I have done something similar to what I think you want to do.
What I do is to create view models on the server, serialize them into json and use the mapping plugin to create Knockout viewmodels.
I have a common base class in C# and implementation classes that have various data structures. Then I only define behaviour in knockout.
Something like this:
public abstract MyBase : IDefineMyBase {
public string Type { get { return this.GetType().Name; } }
}
public class MyFirstEditModel : MyBase {
public string Something { get; set; }
}
I use ASP.NET MVC to serve this to knockout:
public ActionResult MyAction() {
var model = {
EditModels = new IDefineMyBase[] {
new MyFirstEditModel {
Something = "Some thing"
},
... other implementations
}
};
// AsJson is a serialization extension method
return View("MyView", (object)model.AsJson());
}
In Knockout, I use it like this:
// This is a behaviour base "template" that will be applied for all editmodels
var editModel = function(data) {
// Map the edit model specific data to *this*
ko.mapping.fromJS(data, {}, this);
// Apply implementation specific behaviour to this instance of the model
eval(this.Type() + '(this)'); // example: MyFirstEditModel(this);
}
// This is specific behaviour for MyFirstEditModel
var MyFirstEditModel = function(base) {
base.someBindableSpecificFunction = function() {
// You can use data from the implementation here.
alert(base.Something());
};
}
// This is the base view model where you can have all the main functionality
var viewModel = function(base) {
ko.utils.arrayForEach(data.EditModels(), function (editModel) {
s.Parent = base;
// example: base.MyFirstEditModel = editModel;
eval('base.' + s.Type() + ' = editModel');
});
}
// This is mapping instructions
var mapping = {
'EditModels': {
create: function (options) {
return new editModel(options.data);
}
}
};
$(document).ready(function () {
// Map the server side model to knockout
var mapped = ko.mapping.fromJS(@Html.Raw(Model), mapping, vm);
// Add behaviour to the mapped data
viewModel(mapped);
ko.applyBindings(vm);
});
Hmm. That turned out to be a bit of code. This is how I bridge the gap between the server and the client while still being able to choose models based on Type name and things like that.
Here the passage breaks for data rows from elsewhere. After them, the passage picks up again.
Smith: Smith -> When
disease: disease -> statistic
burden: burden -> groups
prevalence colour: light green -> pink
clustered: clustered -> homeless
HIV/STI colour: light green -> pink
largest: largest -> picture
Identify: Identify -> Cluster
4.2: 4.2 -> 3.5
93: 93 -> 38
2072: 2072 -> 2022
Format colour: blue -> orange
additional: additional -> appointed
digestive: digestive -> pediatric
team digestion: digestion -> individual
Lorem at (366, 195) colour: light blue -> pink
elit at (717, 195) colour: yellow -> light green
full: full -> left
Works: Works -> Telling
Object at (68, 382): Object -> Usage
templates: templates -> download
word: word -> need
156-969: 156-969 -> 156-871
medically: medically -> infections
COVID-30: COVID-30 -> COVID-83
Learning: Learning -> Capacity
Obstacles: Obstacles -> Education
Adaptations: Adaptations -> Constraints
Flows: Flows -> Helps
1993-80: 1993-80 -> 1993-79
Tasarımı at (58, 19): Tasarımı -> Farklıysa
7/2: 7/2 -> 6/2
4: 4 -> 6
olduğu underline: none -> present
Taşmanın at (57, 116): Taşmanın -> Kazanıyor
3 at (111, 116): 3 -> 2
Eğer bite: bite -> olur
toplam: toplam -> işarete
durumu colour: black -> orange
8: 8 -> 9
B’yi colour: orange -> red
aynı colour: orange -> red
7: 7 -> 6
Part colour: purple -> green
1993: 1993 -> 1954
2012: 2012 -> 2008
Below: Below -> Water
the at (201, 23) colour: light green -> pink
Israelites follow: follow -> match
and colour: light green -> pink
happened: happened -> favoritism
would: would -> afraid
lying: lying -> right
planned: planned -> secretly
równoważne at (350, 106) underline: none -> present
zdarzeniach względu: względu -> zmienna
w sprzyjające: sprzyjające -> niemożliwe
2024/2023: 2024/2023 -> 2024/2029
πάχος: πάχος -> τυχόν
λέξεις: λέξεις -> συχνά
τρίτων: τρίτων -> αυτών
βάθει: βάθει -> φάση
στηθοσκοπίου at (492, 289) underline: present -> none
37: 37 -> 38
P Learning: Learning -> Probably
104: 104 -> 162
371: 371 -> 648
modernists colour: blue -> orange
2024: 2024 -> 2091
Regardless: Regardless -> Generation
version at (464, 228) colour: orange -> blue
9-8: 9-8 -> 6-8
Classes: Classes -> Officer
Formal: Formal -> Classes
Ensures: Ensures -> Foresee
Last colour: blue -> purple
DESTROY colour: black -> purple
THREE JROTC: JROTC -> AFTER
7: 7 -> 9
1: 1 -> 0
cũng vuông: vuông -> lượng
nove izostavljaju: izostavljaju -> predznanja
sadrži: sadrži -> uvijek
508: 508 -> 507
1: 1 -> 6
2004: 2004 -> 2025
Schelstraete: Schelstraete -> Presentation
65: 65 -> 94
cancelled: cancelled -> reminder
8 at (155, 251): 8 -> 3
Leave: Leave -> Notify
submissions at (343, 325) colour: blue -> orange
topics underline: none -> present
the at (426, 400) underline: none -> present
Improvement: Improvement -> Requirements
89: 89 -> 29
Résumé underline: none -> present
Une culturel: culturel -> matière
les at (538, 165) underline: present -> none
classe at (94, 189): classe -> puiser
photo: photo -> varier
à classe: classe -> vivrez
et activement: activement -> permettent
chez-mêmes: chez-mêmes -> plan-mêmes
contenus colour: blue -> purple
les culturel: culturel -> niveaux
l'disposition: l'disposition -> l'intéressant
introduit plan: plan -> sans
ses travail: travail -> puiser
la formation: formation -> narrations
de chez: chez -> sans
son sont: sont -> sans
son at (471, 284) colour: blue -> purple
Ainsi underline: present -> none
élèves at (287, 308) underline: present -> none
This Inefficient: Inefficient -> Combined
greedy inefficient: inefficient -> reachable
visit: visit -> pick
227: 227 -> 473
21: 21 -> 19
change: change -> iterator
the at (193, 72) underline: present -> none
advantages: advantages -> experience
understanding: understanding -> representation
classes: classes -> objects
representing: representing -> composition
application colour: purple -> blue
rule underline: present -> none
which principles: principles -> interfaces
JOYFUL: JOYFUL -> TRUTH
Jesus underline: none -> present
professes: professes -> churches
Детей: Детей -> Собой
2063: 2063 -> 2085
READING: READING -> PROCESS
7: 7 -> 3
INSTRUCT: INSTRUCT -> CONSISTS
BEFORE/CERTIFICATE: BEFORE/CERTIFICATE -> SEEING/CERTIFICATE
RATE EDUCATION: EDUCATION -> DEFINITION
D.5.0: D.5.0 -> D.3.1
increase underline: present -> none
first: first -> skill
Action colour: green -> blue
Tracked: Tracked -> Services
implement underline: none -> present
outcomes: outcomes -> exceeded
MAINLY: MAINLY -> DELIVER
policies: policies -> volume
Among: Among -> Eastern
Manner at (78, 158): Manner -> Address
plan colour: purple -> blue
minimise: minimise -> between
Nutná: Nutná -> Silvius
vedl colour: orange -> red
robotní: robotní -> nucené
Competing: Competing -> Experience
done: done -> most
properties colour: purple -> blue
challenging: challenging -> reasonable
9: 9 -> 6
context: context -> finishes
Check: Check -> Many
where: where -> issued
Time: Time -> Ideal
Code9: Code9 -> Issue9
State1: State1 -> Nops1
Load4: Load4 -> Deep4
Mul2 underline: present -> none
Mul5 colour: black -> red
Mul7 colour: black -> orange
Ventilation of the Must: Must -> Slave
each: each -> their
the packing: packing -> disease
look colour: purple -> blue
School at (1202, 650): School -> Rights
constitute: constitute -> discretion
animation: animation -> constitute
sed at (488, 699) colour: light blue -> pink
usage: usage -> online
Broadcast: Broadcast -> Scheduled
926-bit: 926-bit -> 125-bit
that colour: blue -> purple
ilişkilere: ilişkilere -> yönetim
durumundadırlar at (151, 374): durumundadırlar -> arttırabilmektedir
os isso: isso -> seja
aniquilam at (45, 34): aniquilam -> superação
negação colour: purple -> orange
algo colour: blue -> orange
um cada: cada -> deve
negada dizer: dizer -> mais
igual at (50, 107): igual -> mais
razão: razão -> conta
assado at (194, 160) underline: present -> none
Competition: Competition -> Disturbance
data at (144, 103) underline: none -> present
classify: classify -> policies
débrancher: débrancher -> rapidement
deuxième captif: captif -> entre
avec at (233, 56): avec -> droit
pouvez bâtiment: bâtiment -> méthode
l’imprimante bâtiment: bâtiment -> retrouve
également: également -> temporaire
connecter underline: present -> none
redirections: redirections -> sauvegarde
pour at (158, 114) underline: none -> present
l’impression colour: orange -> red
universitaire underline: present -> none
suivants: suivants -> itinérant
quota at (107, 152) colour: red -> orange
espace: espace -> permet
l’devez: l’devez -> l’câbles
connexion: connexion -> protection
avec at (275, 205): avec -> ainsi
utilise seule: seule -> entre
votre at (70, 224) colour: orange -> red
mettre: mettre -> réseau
It also lets me define data structures on the server while defining presentation specific behaviour in knockout view models. The mapping plugin is a bit magical but one drawback is that you don't see the data structure in the knockout viewmodels, but I have accepted that. And also, note that the casing of names differ and if you can't stand that the Newtonsofts Json serializer can change casing when serializing. I have chosen not to do so since it helps me see what is from the server and what I have defined in the view models.